|Catherine Anderson: Bright Eyes|
Signet (Paperback), ISBN 0451212169
The fourth novel in the Coulter family series, Bright Eyes combines traditional love-and-marriage romance with an intriguing murder mystery. The author follows Zeke, second oldest, confirmed bachelor brother in the Coulter clan. As the novel opens, the former rodeo star heads home intending to spend a Saturday night canning tomatoes, which reinforces his "confirmed bachelor" status.
Instead of firm, ripe tomatoes, he encounters Chad, a juvenile vandal who busily smashes Zeke's garden and a few other things. Angrily chasing the fleeing felon to the neighbor's old farmhouse, Zeke spies a luscious black lace clad "tomato" that tosses all thought of strangling teenagers or canning veggies out of his head. He ogles the backside exposed to him as she leans over a table of garage sale merchandise. But when he discovers she's the mother of the juvenile delinquent, his amorous thoughts take a cold shower.

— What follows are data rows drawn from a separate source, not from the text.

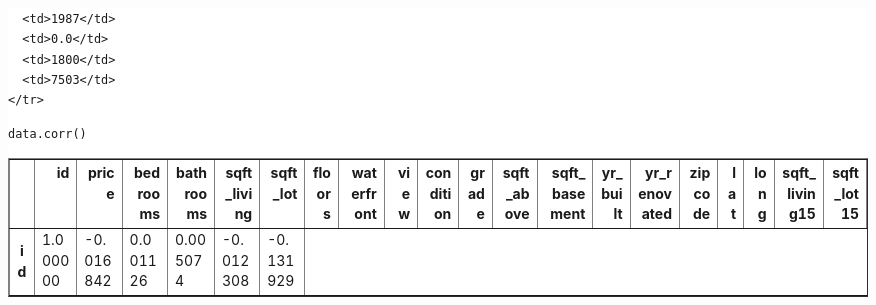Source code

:       <td>1987</td>
      <td>0.0</td>
      <td>1800</td>
      <td>7503</td>
    </tr>
  </tbody>
</table>
</div>




```python
data.corr()
```




<div>
<style scoped>
    .dataframe tbody tr th:only-of-type {
        vertical-align: middle;
    }

    .dataframe tbody tr th {
        vertical-align: top;
    }

    .dataframe thead th {
        text-align: right;
    }
</style>
<table border="1" class="dataframe">
  <thead>
    <tr style="text-align: right;">
      <th></th>
      <th>id</th>
      <th>price</th>
      <th>bedrooms</th>
      <th>bathrooms</th>
      <th>sqft_living</th>
      <th>sqft_lot</th>
      <th>floors</th>
      <th>waterfront</th>
      <th>view</th>
      <th>condition</th>
      <th>grade</th>
      <th>sqft_above</th>
      <th>sqft_basement</th>
      <th>yr_built</th>
      <th>yr_renovated</th>
      <th>zipcode</th>
      <th>lat</th>
      <th>long</th>
      <th>sqft_living15</th>
      <th>sqft_lot15</th>
    </tr>
  </thead>
  <tbody>
    <tr>
      <th>id</th>
      <td>1.000000</td>
      <td>-0.016842</td>
      <td>0.001126</td>
      <td>0.005074</td>
      <td>-0.012308</td>
      <td>-0.131929</td>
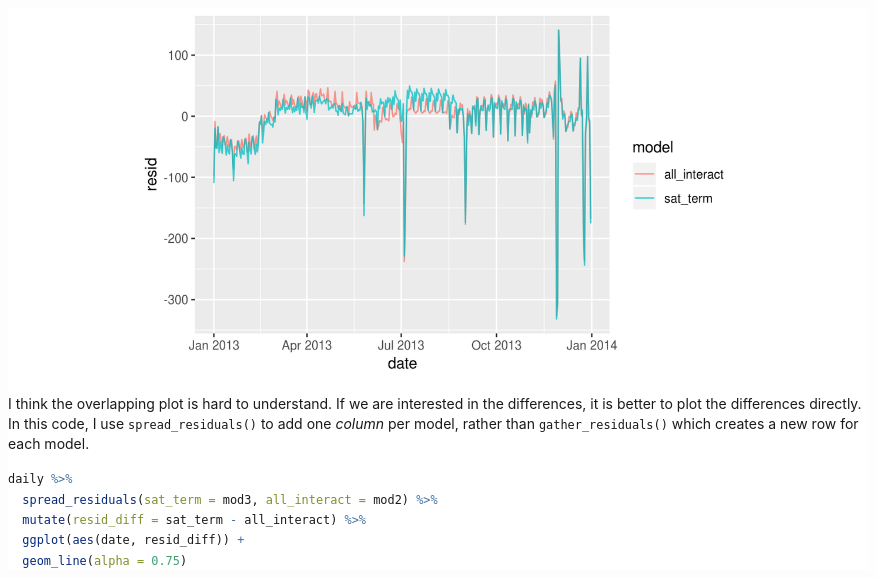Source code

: <img src="model-building_files/figure-html/unnamed-chunk-16-1.png" width="70%" style="display: block; margin: auto;" />

I think the overlapping plot is hard to understand.
If we are interested in the differences, it is better to plot the differences directly.
In this code, I use `spread_residuals()` to add one *column* per model, rather than `gather_residuals()` which creates a new row for each model.

```r
daily %>%
  spread_residuals(sat_term = mod3, all_interact = mod2) %>%
  mutate(resid_diff = sat_term - all_interact) %>%
  ggplot(aes(date, resid_diff)) +
  geom_line(alpha = 0.75)
```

Natalie, the shapely impoverished mother, singer, struggling owner of a heavily-mortgaged nightclub and divorcee of wealthy, philandering Robert: "a virus looking for a host, [for whom] any warm body will do," suspects all men. She refuses charity, but can't afford to pay the tab for her son's destructive adventure. Zeke mellows and suggests that Chad can work off the debt by repairing the damage. Her suspicions and motherly instincts prompt her to join in the reparation work at Zeke's house, allowing the chemistry to bubble and boil and lead to romance. The two strong-willed, slightly mistrusting, mature adults come together with humor and sweetly titillating bedroom scenes.
An unexpected visit from Chad's little sister, Rosie, a precocious and talkative four-year-old, fills in many of the blanks in the family history while she captures Zeke's heart. Recognizing good kids when he sees them, Zeke realizes that Chad acted out the anger he harbors against the birth father who ignores him.
Zeke, "a rare bird who's never been in love," believes in Natalie, encourages her music career and pulls in every favor he can to procure justice when she stands accused of murder. The ready-made family story avoids the evil stepfather stereotype, designating the biological father as the villain. The family finally unites when the "right" father figure steps in to love and protect them properly.
Readers will smile as the crusty bachelor rodeo star falls for the sweet-voiced, hurt-by-love, feisty woman-next-door and will enjoy the happily-ever-after ending. Her extended family -- and his -- add to the chaos and entertainment.